From networked computers, the world wide web, Internet platforms such as blogging, YouTube, Second Life, and social software, through mobile phones, digital television and entertainment, digital technologies are at the centre of the dynamics of contemporary culture. Disability is a pivotal part of this digital life, playing an important role in the user-powered creative innovation coming out of digital cultures, resulting in innovations that can be used by all. Jo Verrent considers the work of artists such as Ju Gosling, Simon McKeown and Merce Cunningham as well as finding out where on Grand Theft Auto you can steal a wheelchair…
29 February 2012
The technology is there to be exploited, to be harnessed, to be pushed. Simon Mckeown is a disabled artist who has spent much of his working life within the commercial world of gaming and computer animation and so knows a thing or two about pushing at boundaries.

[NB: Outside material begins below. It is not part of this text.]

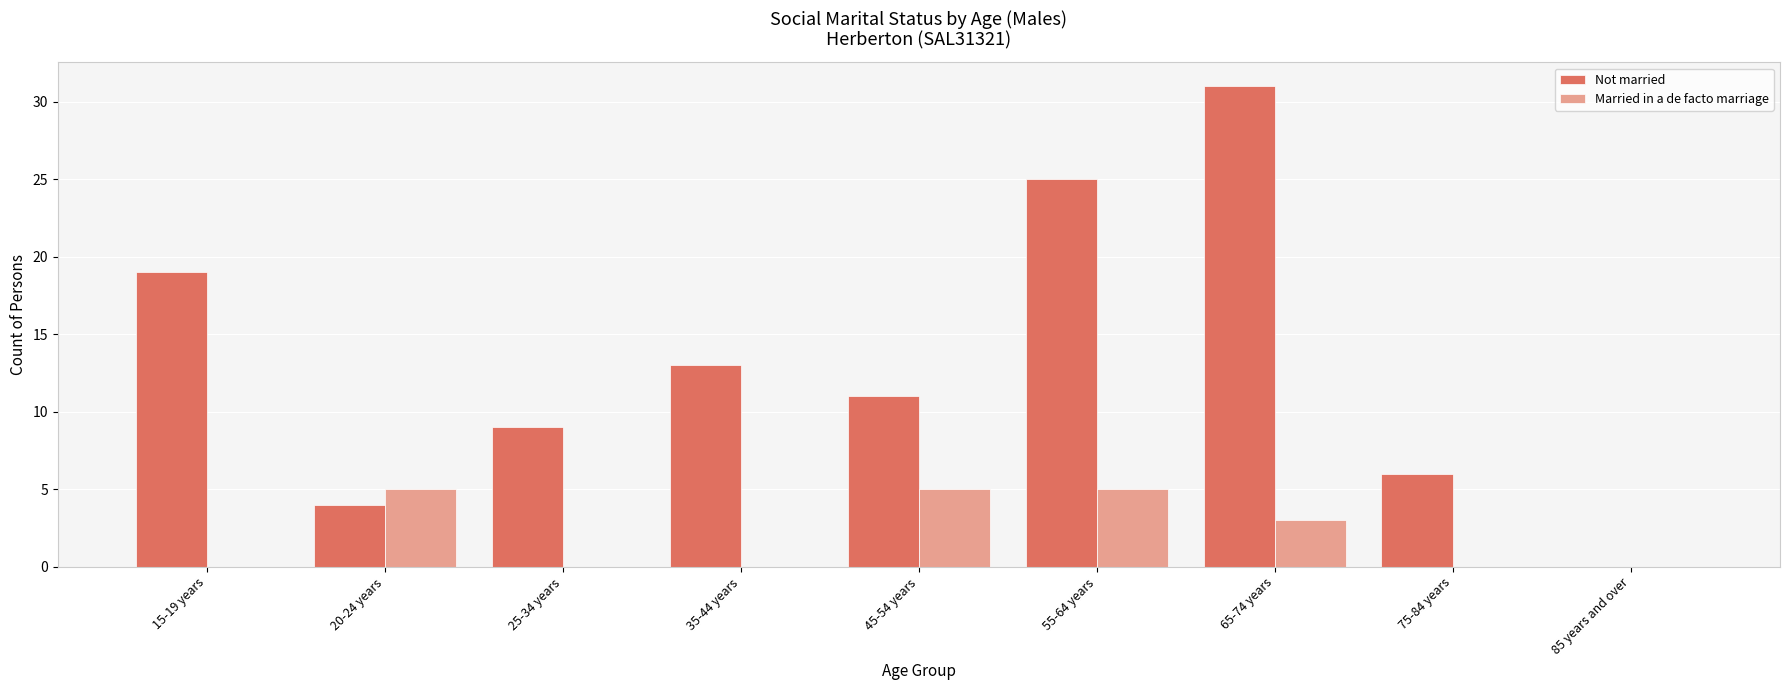

Reading right to left, transcribe all the data shown in this chart.

Not married: 85 years and over=0	75-84 years=6	65-74 years=31	55-64 years=25	45-54 years=11	35-44 years=13	25-34 years=9	20-24 years=4	15-19 years=19
Married in a de facto marriage: 85 years and over=0	75-84 years=0	65-74 years=3	55-64 years=5	45-54 years=5	35-44 years=0	25-34 years=0	20-24 years=5	15-19 years=0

Now working exclusively as a digital artist and academic, his most recently exhibited work Motion Disabled has been shown internationally including within the USA at the Smithsonian International Gallery, peaking with the incredible feat of showing simultaneously in 17 countries in 25 locations on one day – International Day of Disabled People, December 3rd, 2010.
Simon’s work perfectly balances his interest, knowledge and experience of disability and in particular our view of ‘normality’ and ‘difference’, and his creative use of the digital world. Motion Disabled takes the bodies - the biological pathologies - of people who are physically different and explores these digitality using motion capture technology, a technique more commonly associated with feature films and computer games, along with 3D animation to create a kinetic connection with the human form - beautiful everyday movements highlighting all the intricacies and uniqueness of each person's physicality.
This work extends for his latest piece, Motion Disabled: Face, due for completion during 2011. This is a complicated production, and involves facial motion capture of 5 or more disabled actors, photorealistic 3D modelling and rendering, voice lip-synch and character emotion. For the Cultural Olympiad in 2012, his work is developing further to include giant inflatable models of some of the Motion Disabled avatars, and even an iphone application enabling general users to engage with the animation of his work. Steve Jobs would have been proud.